Vanwege de brede en vaak gecombineerde oorzaken, manifesteert CMD zich in tal van symptomen: de kaakgewrichten kunnen wrijven of barsten bij het openen en sluiten. Soms is het vermogen om de kaak wijd te openen ernstig beperkt. Dit kan ook leiden tot problemen met bijten, lachen en spreken. Pijn die uit de kaak komt, kan uitstralen naar de tanden, de gehele mondholte, het gezicht, hoofd, nek- en schoudergebied en de wervelkolom.
Soms passen de tanden ineens niet meer goed. Oorpijn, oorsuizen en duizeligheid kunnen ook worden veroorzaakt door (onder) kaakproblemen. Evenzo oogproblemen en slikproblemen. In het algemeen wordt aangenomen dat de (onder) kaakklachten zowel oplopende als aflopende symptomen hebben. Bij oplopende symptomen hebben verplaatsingen van de wervelkolom invloed op de cervicale wervelkolom en van daaruit op de kaakgewrichten. Bij de afnemende symptomen leiden onbalans in het kaakgebied tot klachten in de nek, schouders en wervelkolom.
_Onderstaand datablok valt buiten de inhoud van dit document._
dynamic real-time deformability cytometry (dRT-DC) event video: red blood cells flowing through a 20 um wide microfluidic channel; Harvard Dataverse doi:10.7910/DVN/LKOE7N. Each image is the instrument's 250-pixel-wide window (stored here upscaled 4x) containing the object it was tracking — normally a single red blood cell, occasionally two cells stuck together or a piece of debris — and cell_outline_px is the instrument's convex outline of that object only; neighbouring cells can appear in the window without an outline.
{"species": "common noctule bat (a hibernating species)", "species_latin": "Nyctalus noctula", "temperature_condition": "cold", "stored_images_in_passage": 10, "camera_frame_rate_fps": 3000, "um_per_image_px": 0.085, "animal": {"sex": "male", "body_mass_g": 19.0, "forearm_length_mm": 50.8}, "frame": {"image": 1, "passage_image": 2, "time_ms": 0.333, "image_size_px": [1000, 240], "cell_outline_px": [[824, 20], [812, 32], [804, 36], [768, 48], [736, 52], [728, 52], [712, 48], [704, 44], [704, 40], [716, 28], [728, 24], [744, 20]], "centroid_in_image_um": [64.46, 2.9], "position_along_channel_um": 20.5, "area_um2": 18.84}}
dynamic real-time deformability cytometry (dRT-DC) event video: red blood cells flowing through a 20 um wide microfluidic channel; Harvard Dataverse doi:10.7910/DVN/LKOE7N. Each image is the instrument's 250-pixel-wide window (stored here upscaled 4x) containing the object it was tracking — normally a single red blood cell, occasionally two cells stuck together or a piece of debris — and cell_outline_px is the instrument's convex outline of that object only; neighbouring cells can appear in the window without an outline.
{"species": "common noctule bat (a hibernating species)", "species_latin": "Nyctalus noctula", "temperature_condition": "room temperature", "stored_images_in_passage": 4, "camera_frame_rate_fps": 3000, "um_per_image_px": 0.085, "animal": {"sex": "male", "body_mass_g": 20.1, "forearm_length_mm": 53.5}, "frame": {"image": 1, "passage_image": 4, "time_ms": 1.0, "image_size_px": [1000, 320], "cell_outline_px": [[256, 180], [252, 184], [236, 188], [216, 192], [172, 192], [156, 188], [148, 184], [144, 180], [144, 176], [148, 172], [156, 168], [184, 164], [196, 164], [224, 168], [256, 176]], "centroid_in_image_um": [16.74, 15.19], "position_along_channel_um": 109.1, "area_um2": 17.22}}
De oorzaken van aandoeningen in het (onder) kaakgebied zijn divers. Ze kunnen liggen in bacteriële en virale ontsteking van de kaakbeenderen en temporomandibulaire gewrichten. Een veel voorkomende oorzaak is ook nachtelijk tandenknarsen (bruxisme) als gevolg van mentale spanning en / of niet goed uitgelijnde tanden. Aangezien het kaakgewricht het meest gebruikte gewricht in het lichaam is, kunnen er bij het ouder worden tekenen van slijtage optreden (TMJ-artrose). Een verschuiving van de kraakbeenschijf van het kaakgewricht kan ook pijn en tekenen van slijtage veroorzaken.
De tandarts is in eerste instantie het aanspreekpunt voor alle aandoeningen die in de CMD zijn samengevat. Indien nodig vraagt hij dan om aanvullende, bijvoorbeeld (kaak) orthopedische diensten.